The Last Late July Martyr: Blessed Everald Hanse (1581)

Blessed Everald Hanse was born in Northamptonshire; executed 31 July 1581. He was educated at Cambridge, and was soon presented to a good living. His brother William, who had become a priest in April 1579 tried to convert him, but in vain until a sharp attack of illness made him enter into himself. He then went over to Reims in northern France (1580–1581), was ordained and returned but his ministry was very short.

In July he was visiting in disguise some Catholic prisoners in the Marshalsea, when the keeper noticed that his shoes were of a foreign make. He was closely examined, and his priesthood was discovered. As yet there was no law against priests, and to satisfy the hypocritical professions of the persecutors, it was necessary to find some treason of which he was guilty. He was asked in court at the Newgate Sessions, what he thought of the pope's authority, and on his admitting that he believed him "to have the same authority now as he had a hundred years before", he was further asked whether the pope had not erred (i.e. sinned) in declaring queen Elizabeth I Tudor excommunicated, to which he answered, "I hope not." His words were at once written down as his indictment, and when he was further asked whether he wished others to believe as he did, he said "I would have all to believe the Catholic faith as I do." A second count was then added that he desired to make others also traitors like himself. He was at once found guilty of "persuasion" which was high treason by Elizabeth.
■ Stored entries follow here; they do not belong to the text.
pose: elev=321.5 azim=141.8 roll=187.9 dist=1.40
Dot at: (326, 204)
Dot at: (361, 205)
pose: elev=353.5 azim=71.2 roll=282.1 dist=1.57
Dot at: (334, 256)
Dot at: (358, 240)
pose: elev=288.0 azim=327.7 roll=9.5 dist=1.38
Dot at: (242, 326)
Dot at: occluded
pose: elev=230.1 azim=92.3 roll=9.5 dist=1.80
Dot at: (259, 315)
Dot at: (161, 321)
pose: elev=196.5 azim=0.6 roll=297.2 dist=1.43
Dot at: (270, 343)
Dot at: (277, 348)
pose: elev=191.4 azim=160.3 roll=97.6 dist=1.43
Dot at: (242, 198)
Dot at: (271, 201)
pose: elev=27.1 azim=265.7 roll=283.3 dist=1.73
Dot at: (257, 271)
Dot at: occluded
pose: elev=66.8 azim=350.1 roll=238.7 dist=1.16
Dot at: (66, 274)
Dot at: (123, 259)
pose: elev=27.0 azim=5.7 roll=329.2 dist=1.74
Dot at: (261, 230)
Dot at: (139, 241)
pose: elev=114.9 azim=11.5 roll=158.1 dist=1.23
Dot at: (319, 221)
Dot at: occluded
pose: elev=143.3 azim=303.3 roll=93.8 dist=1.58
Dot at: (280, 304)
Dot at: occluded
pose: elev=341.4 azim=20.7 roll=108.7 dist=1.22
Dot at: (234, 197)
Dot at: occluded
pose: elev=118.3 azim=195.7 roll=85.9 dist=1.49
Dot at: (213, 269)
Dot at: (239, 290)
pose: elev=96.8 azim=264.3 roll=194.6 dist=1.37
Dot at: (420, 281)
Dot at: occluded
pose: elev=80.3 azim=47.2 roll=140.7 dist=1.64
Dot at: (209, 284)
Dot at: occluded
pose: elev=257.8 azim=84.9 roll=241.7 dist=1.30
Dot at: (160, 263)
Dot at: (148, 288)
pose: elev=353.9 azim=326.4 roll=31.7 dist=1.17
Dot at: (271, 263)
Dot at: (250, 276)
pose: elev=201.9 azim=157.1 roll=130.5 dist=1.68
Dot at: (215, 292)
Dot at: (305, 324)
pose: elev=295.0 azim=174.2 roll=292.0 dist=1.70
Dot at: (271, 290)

He was therefore in due course sentenced and executed at Tyburn.

The trial is noteworthy as one of the most extreme cases of verbal treason on record, and it was so badly received that the Government had afterwards to change their methods of obtaining sentences. The martyr's last words were "O happy day!" and his constancy throughout "was a matter of great edification to the good". The Spanish ambassador wrote: "Two nights after his death, there was not a particle of earth on which his blood had been shed, which had not been carried off as a relic."

He was beatified in 1886 by Pope Leo XIII. As you might recall, Elizabeth I's Parliament did not create the statutes that made the presence of a Catholic priest in England a matter of treason until 1585. When her government came to try St. Edmund Campion and his companions later in 1581, the court had to find them guilty of some conspiracy or another, because the kind of verbal twisting and interpretation they had to do to find Father Hanse guilty did not look good.